An international team of scientists have uncovered a previously unknown magma chamber beneath the Kolumbo, a submarine volcano located off the coast of Greece near the island of Santorini. Using advanced seismic imaging techniques, the team was able to construct a detailed image of the underground structure of the volcano. While the discovery does not necessarily indicate an immediate threat, it does suggest that the volcano has the potential to reach a “boiling point” within the next two centuries. Dr. Michele Paulatto, a volcanologist at Imperial College London and a co-author of the study, compares the imaging technique used in the study to a medical ultrasound, using sound waves to construct a detailed image of the volcano’s underground structure.
Kolumbo, an active submarine volcano near the Greek island of Santorini, has not erupted in nearly four centuries, with its last eruption taking place in 1650 CE. This eruption caused a catastrophic event, resulting in the deaths of 70 people on the island due to toxic gases released from the pyroclastic flows and surges that occurred over the sea surface. The eruption was caused by an accumulation of magma beneath the surface of the volcano.
Now, researchers have discovered a previously unknown magma chamber beneath Kolumbo, leading them to believe that the volume of molten rock in the chamber is reaching levels similar to those seen in the 17th century. This suggests that the volcano has the potential to erupt with similar destructive force as it did in the past.
The study’s authors point out that until now, the available data on submarine volcanoes in the region has been limited and incomplete. However, recent imaging techniques have allowed for a much more detailed understanding of the inner workings of these underwater volcanoes. One of the most significant findings was the identification of a rapidly growing magma chamber beneath Kolumbo. This chamber has been accumulating magma at an average rate of 4 million cubic meters (141 million cubic feet) per year since the volcano’s last eruption in 1650 CE. This equates to a total of 1.4 cubic kilometers (0.33 cubic miles) of magma. If this rate of growth continues, it is projected that the chamber could reach a volume of 2 cubic kilometers (0.4 cubic miles) within the next 150 years, which is approximately the same amount of magma that was estimated to have been erupted during the 1650 CE eruption.

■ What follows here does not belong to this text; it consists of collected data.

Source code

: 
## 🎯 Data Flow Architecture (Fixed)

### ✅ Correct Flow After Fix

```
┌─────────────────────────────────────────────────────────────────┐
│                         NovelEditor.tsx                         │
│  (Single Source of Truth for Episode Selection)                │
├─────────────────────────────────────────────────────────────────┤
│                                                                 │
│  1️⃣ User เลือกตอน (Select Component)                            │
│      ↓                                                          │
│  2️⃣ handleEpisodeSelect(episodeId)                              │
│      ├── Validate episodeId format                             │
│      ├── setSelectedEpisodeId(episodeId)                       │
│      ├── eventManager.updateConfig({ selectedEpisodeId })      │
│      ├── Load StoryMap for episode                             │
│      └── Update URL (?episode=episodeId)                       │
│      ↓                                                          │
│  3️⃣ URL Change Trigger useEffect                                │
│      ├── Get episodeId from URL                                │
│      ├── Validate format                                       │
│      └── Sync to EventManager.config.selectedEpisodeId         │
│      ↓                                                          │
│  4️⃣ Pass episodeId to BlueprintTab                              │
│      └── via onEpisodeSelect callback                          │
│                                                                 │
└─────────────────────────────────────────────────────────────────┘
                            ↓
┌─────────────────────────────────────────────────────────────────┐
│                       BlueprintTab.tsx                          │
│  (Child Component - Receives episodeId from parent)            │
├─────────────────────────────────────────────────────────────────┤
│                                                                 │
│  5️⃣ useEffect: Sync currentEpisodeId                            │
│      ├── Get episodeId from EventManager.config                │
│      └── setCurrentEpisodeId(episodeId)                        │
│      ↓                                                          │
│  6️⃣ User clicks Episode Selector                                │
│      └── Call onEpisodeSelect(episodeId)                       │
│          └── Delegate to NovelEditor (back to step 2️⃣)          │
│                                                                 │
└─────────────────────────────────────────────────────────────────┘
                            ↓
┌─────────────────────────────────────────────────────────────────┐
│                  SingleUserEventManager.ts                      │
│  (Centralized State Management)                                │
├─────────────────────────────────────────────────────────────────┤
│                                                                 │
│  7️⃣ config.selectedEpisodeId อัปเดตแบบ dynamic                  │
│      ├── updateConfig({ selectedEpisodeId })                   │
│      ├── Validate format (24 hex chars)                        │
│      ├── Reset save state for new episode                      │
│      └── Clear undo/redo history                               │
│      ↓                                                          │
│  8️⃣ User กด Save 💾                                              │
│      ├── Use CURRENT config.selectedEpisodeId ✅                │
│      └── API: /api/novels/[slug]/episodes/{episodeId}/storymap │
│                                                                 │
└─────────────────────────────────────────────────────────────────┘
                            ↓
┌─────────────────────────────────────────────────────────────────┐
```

The researchers of the study emphasize that there is no way to predict with certainty when the volcano may erupt. However, they highlight the importance of research like this in better understanding the potential risks and providing information that could potentially save lives.
As the lead author of the study, geophysicist Kajetan Chrapkiewicz from Imperial College London, states, “We need better data on what’s actually beneath these volcanoes. With continuous monitoring systems, we would have a better understanding of when an eruption might occur, and we would be able to warn people a few days in advance, allowing them to evacuate and stay safe.”